This article really resonnated with me as a woman of color trying to enter the tech-space, and my desire to enter the field of tech and computer science education in the future. Moreover, it caused me to reflect on parallels between Turing's pedagogical method, and what I learned working in Next Generation Learning.
The future of learning - both k-12 and adult learning - is student-centered. It automatically creates a more welcoming learning environments, which is one of the aspects to Harvey Mudd's approach. I also see a theme of building community and a network in order to uniliaterally increase chances of sucess.
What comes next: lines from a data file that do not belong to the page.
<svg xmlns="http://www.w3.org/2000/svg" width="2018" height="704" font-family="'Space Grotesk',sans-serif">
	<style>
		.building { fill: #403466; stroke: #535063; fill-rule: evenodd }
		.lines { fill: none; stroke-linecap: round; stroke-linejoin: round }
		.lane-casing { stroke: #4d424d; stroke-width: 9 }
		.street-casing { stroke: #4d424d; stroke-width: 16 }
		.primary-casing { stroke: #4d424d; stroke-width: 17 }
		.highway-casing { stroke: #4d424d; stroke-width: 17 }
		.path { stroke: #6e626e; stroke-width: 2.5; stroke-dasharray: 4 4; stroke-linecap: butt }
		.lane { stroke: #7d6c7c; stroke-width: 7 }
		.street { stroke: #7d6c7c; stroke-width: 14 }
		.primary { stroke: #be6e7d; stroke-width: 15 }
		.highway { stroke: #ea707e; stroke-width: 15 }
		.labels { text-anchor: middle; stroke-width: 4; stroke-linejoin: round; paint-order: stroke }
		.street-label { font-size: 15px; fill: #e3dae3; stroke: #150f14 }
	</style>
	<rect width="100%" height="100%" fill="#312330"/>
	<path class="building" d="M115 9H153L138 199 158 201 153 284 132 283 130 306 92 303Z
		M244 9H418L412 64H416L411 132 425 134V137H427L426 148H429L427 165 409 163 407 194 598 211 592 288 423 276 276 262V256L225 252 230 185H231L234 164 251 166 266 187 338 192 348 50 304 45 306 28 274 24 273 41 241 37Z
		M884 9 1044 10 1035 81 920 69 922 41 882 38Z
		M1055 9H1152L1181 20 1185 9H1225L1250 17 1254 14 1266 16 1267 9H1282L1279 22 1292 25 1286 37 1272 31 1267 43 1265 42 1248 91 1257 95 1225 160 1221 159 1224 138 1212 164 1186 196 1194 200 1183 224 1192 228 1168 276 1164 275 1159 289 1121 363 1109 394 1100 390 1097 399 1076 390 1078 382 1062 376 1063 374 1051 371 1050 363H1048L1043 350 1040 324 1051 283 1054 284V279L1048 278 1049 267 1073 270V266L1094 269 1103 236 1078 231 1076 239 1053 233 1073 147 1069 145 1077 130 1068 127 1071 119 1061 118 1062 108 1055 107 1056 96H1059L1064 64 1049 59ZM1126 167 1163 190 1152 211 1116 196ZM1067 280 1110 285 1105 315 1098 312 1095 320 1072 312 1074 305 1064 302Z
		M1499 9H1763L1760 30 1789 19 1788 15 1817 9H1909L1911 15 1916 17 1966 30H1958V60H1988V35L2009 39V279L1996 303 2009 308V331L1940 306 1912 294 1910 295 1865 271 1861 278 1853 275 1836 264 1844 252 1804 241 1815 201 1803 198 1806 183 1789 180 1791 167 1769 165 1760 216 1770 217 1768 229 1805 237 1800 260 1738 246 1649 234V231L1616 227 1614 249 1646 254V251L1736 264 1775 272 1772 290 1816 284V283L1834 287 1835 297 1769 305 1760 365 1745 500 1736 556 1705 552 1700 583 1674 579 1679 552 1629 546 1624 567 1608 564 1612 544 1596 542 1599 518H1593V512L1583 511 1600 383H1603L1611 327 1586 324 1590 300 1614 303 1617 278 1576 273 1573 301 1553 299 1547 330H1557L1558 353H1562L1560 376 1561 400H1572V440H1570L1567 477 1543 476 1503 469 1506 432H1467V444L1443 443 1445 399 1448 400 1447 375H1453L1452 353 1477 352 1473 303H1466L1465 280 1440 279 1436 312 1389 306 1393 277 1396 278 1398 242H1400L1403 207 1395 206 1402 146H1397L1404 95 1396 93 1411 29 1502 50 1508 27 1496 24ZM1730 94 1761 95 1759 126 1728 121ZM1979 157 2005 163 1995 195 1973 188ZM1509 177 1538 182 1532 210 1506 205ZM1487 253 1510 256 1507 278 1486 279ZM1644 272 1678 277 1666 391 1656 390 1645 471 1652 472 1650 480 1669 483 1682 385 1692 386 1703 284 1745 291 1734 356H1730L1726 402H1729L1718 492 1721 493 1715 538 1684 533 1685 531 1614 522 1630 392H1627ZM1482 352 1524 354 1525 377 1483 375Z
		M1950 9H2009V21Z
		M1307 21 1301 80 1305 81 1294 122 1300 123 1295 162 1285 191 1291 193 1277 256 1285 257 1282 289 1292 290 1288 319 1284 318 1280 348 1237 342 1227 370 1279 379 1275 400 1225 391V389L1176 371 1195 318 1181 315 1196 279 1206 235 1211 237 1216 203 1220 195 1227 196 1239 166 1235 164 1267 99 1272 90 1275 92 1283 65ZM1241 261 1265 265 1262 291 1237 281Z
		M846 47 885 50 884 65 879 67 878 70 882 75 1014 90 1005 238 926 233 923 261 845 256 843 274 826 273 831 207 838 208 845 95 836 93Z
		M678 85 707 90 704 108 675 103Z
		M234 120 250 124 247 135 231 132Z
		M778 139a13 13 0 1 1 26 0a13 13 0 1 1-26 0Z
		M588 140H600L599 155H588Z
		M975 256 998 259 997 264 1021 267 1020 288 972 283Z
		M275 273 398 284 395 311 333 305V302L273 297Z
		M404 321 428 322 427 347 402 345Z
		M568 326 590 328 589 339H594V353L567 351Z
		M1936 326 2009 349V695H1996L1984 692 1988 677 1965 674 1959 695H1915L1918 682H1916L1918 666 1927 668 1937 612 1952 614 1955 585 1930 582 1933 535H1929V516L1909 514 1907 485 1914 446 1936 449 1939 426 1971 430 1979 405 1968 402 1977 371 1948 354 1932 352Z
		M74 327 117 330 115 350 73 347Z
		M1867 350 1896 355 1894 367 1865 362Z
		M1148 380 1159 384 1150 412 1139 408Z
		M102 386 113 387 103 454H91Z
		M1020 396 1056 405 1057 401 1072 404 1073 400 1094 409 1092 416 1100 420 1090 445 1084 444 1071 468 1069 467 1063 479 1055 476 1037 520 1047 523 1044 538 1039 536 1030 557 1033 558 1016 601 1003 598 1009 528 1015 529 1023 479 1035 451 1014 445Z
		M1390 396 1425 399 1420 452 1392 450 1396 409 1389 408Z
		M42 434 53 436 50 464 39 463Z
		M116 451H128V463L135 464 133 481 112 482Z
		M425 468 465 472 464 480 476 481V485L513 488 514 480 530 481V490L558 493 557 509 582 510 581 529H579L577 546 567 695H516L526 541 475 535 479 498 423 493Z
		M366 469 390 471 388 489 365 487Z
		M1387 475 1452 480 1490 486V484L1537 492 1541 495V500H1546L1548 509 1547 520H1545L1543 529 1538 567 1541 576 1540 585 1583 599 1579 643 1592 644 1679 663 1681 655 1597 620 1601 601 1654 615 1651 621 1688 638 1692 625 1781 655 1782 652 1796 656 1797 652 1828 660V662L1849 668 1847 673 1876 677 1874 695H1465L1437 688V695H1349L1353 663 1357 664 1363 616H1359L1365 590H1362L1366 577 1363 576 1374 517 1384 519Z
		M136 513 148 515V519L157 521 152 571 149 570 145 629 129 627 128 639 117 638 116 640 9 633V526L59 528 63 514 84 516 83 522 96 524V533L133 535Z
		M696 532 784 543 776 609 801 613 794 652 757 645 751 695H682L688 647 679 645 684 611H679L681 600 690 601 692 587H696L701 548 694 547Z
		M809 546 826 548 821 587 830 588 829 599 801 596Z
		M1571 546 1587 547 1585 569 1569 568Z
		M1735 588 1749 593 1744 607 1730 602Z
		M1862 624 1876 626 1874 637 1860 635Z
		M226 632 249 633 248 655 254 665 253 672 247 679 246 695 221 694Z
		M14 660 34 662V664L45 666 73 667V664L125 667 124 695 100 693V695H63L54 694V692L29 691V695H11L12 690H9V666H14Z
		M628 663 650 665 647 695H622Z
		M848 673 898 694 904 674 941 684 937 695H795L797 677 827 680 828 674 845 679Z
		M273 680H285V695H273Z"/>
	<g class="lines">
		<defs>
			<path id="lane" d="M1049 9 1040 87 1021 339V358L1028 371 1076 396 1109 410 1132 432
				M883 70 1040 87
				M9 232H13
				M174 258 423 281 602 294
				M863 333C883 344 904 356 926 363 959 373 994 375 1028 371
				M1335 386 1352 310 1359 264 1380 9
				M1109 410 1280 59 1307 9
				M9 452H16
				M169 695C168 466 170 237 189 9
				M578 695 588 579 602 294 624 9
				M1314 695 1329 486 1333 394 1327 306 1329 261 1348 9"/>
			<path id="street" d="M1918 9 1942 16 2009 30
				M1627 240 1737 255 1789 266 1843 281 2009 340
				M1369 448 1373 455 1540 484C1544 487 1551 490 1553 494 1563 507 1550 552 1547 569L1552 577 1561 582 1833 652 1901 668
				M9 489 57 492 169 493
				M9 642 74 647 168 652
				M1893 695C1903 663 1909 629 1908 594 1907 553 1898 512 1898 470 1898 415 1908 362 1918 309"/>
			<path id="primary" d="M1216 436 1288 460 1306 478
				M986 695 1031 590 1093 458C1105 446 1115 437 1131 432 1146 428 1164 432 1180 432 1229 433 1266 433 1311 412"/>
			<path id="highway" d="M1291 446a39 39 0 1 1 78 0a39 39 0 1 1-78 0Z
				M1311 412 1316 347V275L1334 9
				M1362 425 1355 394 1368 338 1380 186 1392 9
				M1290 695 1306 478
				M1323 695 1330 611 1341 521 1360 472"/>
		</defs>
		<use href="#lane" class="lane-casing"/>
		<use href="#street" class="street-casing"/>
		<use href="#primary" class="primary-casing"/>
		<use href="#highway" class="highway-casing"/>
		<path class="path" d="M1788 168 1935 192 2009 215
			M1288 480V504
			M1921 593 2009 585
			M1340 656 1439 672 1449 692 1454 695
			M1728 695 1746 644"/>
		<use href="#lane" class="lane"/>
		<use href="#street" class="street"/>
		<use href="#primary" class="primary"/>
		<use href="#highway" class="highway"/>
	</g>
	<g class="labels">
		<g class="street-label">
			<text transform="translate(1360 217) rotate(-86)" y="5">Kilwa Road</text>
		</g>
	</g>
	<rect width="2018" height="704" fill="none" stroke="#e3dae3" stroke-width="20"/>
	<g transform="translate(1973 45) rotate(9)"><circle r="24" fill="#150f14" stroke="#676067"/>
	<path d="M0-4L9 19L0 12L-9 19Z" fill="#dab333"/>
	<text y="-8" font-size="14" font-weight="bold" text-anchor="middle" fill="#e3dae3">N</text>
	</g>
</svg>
I was happy to see that the initiative was faculty-led, likely allowing their effort to be more agile, responding to what isn't working.
Framing Computer Science as creative problem solving not only seems valid, but effective, and would have 100% grabbed me as a freshman when instead I was intimidated to take CS classes. I'm excited to see this approach scaled nationally, and hope that it catches on quickly.
HubSpot Article
I really enjoyed this article, and came away with a few key questions:
I have worked at a small startup, multiple non-profits (which inherently need to have lean operations), and political campaigns, which are essentially short-term start-ups themselves. As a job seeker, I have looked for perks such as some of the ones described in the article. After reading this article, my main takeaway is that PRODUCT is important, in addition to culture compatibility. Clearly I'm mission-driven, but if there isn't a strong product, how can there be a strong mission? That seemed to be the main disconnect for Hubspot. A company that starts as a sales operation is going to be all-talk.